_Assignment_
Go through the entries below and tally the lines containing the string "Ovary"; report only the tally.

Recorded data

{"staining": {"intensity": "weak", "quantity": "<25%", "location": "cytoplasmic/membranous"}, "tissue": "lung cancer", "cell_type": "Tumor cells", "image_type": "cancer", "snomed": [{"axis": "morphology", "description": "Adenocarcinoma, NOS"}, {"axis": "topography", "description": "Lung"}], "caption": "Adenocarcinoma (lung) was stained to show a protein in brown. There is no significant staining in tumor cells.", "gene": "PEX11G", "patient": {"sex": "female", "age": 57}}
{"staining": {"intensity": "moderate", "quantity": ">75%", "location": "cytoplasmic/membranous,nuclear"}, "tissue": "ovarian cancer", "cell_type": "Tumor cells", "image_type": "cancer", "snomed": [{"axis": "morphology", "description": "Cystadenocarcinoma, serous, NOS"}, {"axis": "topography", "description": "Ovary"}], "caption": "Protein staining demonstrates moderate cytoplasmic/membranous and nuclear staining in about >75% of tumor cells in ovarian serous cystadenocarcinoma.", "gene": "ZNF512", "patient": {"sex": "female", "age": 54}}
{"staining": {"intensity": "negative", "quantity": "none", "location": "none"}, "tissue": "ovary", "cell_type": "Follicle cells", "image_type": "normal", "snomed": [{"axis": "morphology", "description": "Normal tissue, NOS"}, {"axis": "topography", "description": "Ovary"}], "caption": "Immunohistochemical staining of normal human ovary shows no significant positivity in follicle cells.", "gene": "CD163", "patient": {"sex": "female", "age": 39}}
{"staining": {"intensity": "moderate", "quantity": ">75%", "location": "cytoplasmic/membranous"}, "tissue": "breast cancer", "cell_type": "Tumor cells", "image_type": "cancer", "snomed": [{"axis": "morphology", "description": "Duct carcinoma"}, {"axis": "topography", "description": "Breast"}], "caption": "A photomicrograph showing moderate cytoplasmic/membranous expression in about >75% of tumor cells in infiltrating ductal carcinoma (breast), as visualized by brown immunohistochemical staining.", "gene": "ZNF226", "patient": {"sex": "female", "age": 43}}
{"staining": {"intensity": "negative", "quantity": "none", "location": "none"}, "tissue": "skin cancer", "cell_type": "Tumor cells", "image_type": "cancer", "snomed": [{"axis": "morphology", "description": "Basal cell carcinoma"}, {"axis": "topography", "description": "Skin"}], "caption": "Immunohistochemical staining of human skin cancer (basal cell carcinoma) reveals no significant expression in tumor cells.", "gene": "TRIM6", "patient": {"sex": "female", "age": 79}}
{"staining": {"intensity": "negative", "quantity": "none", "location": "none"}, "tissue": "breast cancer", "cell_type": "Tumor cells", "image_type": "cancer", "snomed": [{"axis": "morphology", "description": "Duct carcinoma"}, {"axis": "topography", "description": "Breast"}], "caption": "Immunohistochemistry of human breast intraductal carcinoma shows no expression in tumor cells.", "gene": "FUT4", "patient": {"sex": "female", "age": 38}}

_Output for this task_
2